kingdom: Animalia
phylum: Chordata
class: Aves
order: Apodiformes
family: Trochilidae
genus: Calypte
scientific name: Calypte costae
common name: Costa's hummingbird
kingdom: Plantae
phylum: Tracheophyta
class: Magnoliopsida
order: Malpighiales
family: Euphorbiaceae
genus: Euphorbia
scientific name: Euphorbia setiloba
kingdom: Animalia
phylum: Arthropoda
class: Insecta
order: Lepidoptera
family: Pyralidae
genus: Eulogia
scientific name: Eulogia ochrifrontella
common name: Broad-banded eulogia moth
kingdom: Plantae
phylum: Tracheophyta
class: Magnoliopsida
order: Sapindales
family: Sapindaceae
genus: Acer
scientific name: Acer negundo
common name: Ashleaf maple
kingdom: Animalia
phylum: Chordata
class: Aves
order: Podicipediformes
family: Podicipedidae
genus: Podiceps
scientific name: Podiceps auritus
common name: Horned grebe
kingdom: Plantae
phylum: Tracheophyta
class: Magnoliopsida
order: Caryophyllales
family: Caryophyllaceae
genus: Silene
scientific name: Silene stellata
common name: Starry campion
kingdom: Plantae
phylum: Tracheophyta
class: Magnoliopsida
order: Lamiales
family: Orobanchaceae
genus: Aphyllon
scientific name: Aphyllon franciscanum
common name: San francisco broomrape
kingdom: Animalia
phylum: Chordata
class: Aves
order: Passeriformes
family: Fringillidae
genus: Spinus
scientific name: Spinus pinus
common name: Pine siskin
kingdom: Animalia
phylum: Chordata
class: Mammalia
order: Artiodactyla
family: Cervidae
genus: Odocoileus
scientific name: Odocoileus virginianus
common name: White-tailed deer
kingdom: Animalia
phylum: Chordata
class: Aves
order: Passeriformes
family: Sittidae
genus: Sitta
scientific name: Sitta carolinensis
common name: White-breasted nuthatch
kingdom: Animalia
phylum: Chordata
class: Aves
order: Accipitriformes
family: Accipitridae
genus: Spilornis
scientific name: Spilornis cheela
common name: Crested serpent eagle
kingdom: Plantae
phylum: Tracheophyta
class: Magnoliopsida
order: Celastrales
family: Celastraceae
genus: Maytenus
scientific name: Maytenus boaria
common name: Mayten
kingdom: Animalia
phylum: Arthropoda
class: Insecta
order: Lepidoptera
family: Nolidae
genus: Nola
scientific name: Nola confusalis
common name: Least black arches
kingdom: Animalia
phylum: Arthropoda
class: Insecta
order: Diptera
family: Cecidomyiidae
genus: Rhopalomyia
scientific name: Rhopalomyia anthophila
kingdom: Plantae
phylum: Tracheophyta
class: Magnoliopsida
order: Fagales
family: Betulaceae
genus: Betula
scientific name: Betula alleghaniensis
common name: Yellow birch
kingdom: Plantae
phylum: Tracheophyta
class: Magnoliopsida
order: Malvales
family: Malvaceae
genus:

**********

_Instructions for the task:_
Copy the whole listing above word for word, line by line and in the same order.

_Answer in full:_
kingdom: Animalia
phylum: Chordata
class: Aves
order: Apodiformes
family: Trochilidae
genus: Calypte
scientific name: Calypte costae
common name: Costa's hummingbird
kingdom: Plantae
phylum: Tracheophyta
class: Magnoliopsida
order: Malpighiales
family: Euphorbiaceae
genus: Euphorbia
scientific name: Euphorbia setiloba
kingdom: Animalia
phylum: Arthropoda
class: Insecta
order: Lepidoptera
family: Pyralidae
genus: Eulogia
scientific name: Eulogia ochrifrontella
common name: Broad-banded eulogia moth
kingdom: Plantae
phylum: Tracheophyta
class: Magnoliopsida
order: Sapindales
family: Sapindaceae
genus: Acer
scientific name: Acer negundo
common name: Ashleaf maple
kingdom: Animalia
phylum: Chordata
class: Aves
order: Podicipediformes
family: Podicipedidae
genus: Podiceps
scientific name: Podiceps auritus
common name: Horned grebe
kingdom: Plantae
phylum: Tracheophyta
class: Magnoliopsida
order: Caryophyllales
family: Caryophyllaceae
genus: Silene
scientific name: Silene stellata
common name: Starry campion
kingdom: Plantae
phylum: Tracheophyta
class: Magnoliopsida
order: Lamiales
family: Orobanchaceae
genus: Aphyllon
scientific name: Aphyllon franciscanum
common name: San francisco broomrape
kingdom: Animalia
phylum: Chordata
class: Aves
order: Passeriformes
family: Fringillidae
genus: Spinus
scientific name: Spinus pinus
common name: Pine siskin
kingdom: Animalia
phylum: Chordata
class: Mammalia
order: Artiodactyla
family: Cervidae
genus: Odocoileus
scientific name: Odocoileus virginianus
common name: White-tailed deer
kingdom: Animalia
phylum: Chordata
class: Aves
order: Passeriformes
family: Sittidae
genus: Sitta
scientific name: Sitta carolinensis
common name: White-breasted nuthatch
kingdom: Animalia
phylum: Chordata
class: Aves
order: Accipitriformes
family: Accipitridae
genus: Spilornis
scientific name: Spilornis cheela
common name: Crested serpent eagle
kingdom: Plantae
phylum: Tracheophyta
class: Magnoliopsida
order: Celastrales
family: Celastraceae
genus: Maytenus
scientific name: Maytenus boaria
common name: Mayten
kingdom: Animalia
phylum: Arthropoda
class: Insecta
order: Lepidoptera
family: Nolidae
genus: Nola
scientific name: Nola confusalis
common name: Least black arches
kingdom: Animalia
phylum: Arthropoda
class: Insecta
order: Diptera
family: Cecidomyiidae
genus: Rhopalomyia
scientific name: Rhopalomyia anthophila
kingdom: Plantae
phylum: Tracheophyta
class: Magnoliopsida
order: Fagales
family: Betulaceae
genus: Betula
scientific name: Betula alleghaniensis
common name: Yellow birch
kingdom: Plantae
phylum: Tracheophyta
class: Magnoliopsida
order: Malvales
family: Malvaceae
genus:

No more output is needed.